“When Mexico sends its people, they’re not sending their best. They’re sending people that have lots of problems, and they’re bringing those problems with us. They’re bringing drugs. They’re bringing crime. They’re rapists.” Since this statement in June 2015, Donald Trump’s rhetoric has only intensified the Latino Threat, by which anti-immigrant attitudes toward Latinx and Hispanic individuals in the U.S. are intensified. It has also provided the underpinnings of San Juanita García’s latest article in Sociology of Race and Ethnicity.

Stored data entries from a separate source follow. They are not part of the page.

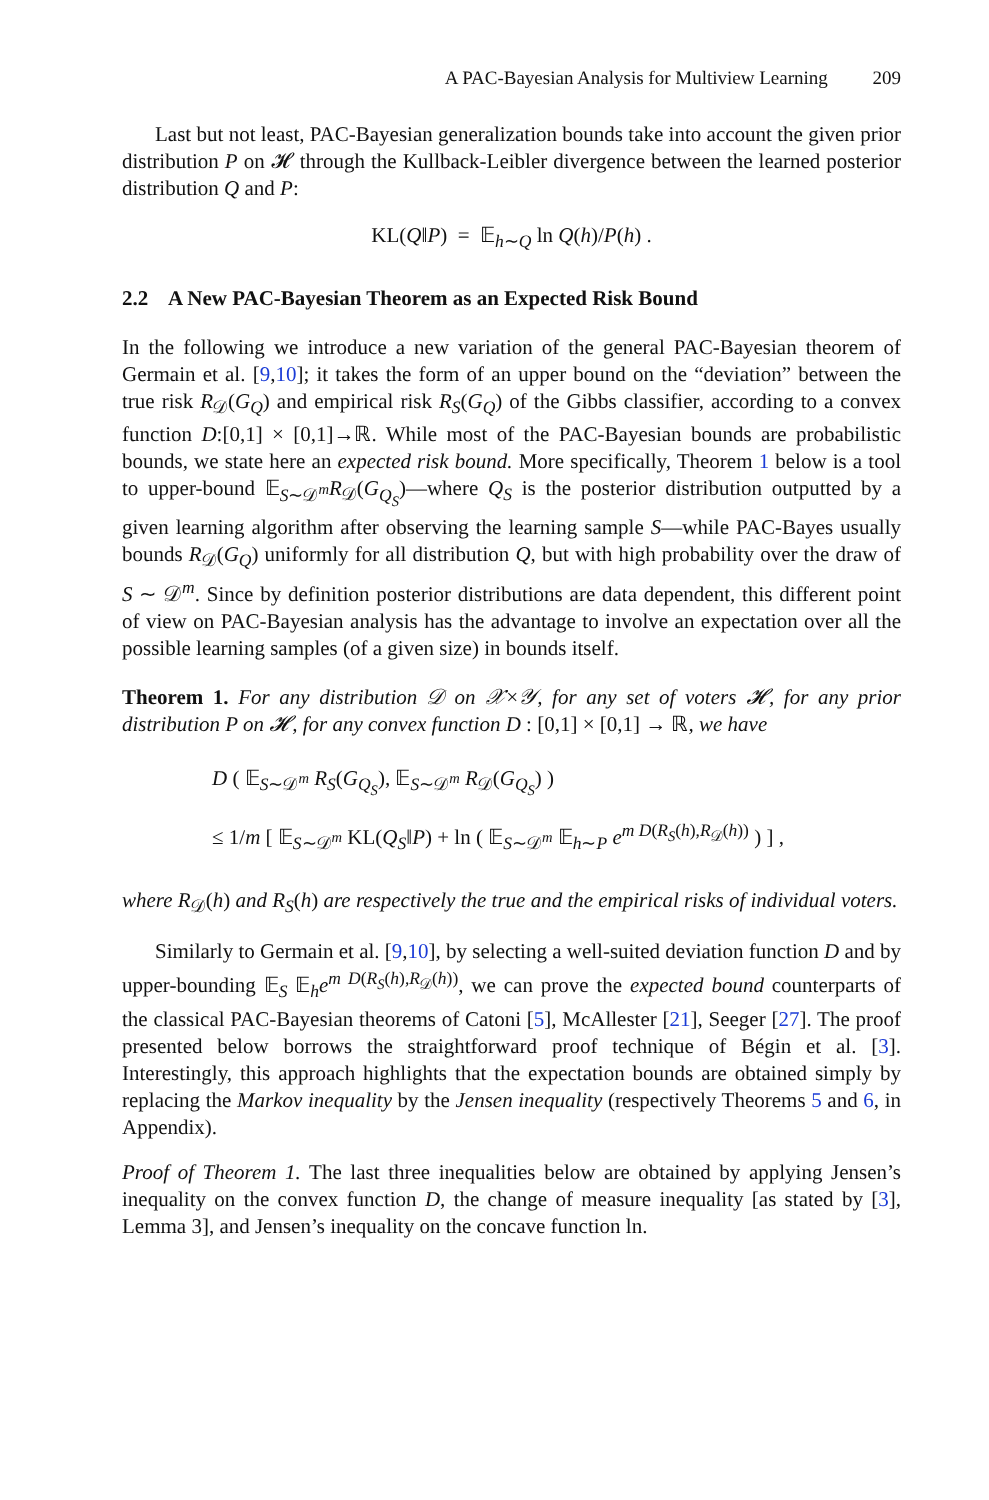A PAC-Bayesian Analysis for Multiview Learning 209
Last but not least, PAC-Bayesian generalization bounds take into account the given prior distribution P on 𝓗 through the Kullback-Leibler divergence between the learned posterior distribution Q and P:
KL(Q‖P) = 𝔼<sub>h∼Q</sub> ln Q(h)/P(h) .
2.2 A New PAC-Bayesian Theorem as an Expected Risk Bound
In the following we introduce a new variation of the general PAC-Bayesian theorem of Germain et al. [9,10]; it takes the form of an upper bound on the “deviation” between the true risk R<sub>𝒟</sub>(G<sub>Q</sub>) and empirical risk R<sub>S</sub>(G<sub>Q</sub>) of the Gibbs classifier, according to a convex function D:[0,1] × [0,1]→ℝ. While most of the PAC-Bayesian bounds are probabilistic bounds, we state here an expected risk bound. More specifically, Theorem 1 below is a tool to upper-bound 𝔼<sub>S∼𝒟<sup>m</sup></sub>R<sub>𝒟</sub>(G<sub>Q<sub>S</sub></sub>)—where Q<sub>S</sub> is the posterior distribution outputted by a given learning algorithm after observing the learning sample S—while PAC-Bayes usually bounds R<sub>𝒟</sub>(G<sub>Q</sub>) uniformly for all distribution Q, but with high probability over the draw of S ∼ 𝒟<sup>m</sup>. Since by definition posterior distributions are data dependent, this different point of view on PAC-Bayesian analysis has the advantage to involve an expectation over all the possible learning samples (of a given size) in bounds itself.
Theorem 1. For any distribution 𝒟 on 𝒳×𝒴, for any set of voters 𝓗, for any prior distribution P on 𝓗, for any convex function D : [0,1] × [0,1] → ℝ, we have
D ( 𝔼<sub>S∼𝒟<sup>m</sup></sub> R<sub>S</sub>(G<sub>Q<sub>S</sub></sub>), 𝔼<sub>S∼𝒟<sup>m</sup></sub> R<sub>𝒟</sub>(G<sub>Q<sub>S</sub></sub>) )
≤ 1/m [ 𝔼<sub>S∼𝒟<sup>m</sup></sub> KL(Q<sub>S</sub>‖P) + ln ( 𝔼<sub>S∼𝒟<sup>m</sup></sub> 𝔼<sub>h∼P</sub> e<sup>m D(R<sub>S</sub>(h),R<sub>𝒟</sub>(h))</sup> ) ] ,
where R<sub>𝒟</sub>(h) and R<sub>S</sub>(h) are respectively the true and the empirical risks of individual voters.
Similarly to Germain et al. [9,10], by selecting a well-suited deviation function D and by upper-bounding 𝔼<sub>S</sub> 𝔼<sub>h</sub>e<sup>m D(R<sub>S</sub>(h),R<sub>𝒟</sub>(h))</sup>, we can prove the expected bound counterparts of the classical PAC-Bayesian theorems of Catoni [5], McAllester [21], Seeger [27]. The proof presented below borrows the straightforward proof technique of Bégin et al. [3]. Interestingly, this approach highlights that the expectation bounds are obtained simply by replacing the Markov inequality by the Jensen inequality (respectively Theorems 5 and 6, in Appendix).
Proof of Theorem 1. The last three inequalities below are obtained by applying Jensen’s inequality on the convex function D, the change of measure inequality [as stated by [3], Lemma 3], and Jensen’s inequality on the concave function ln.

García wanted to understand how Mexican-origin women experience racialization in an anti-immigrant climate and what that means for their sense of belonging or exclusion. She interviewed 60 Mexican-origin women residing in Houston, Texas; 30 were Mexican immigrants and 30 were Mexican Americans. García found that anti-immigrant attitudes resulted in all Mexican-origin women experiencing treatment as “illegal” regardless of their time in the U.S., generation, or legal status. She calls this process of attaching an assumption about documentation to a person’s phenotypical appearance racializing “illegality,” and women in her study reported being perceived and treated as undocumented in the workplace, criminal justice system, education system, and with healthcare professionals. They were continually asked whether they spoke English, were called wetback, and had their childbearing intentions questioned. García demonstrates how anti-immigrant attitudes have contributed to the often spurious conflation of race, legal status, nativity, and generation for Mexican-origin women.
García ends with a caution: since the 2016 presidential election, scholars have documented a rise in harassment and intimidation of those perceived to be “illegal,” and it shows no signs of abating. She calls on academics to delve more deeply into the ways racialization and “illegality” unfold in the lives of immigrants and other vulnerable populations.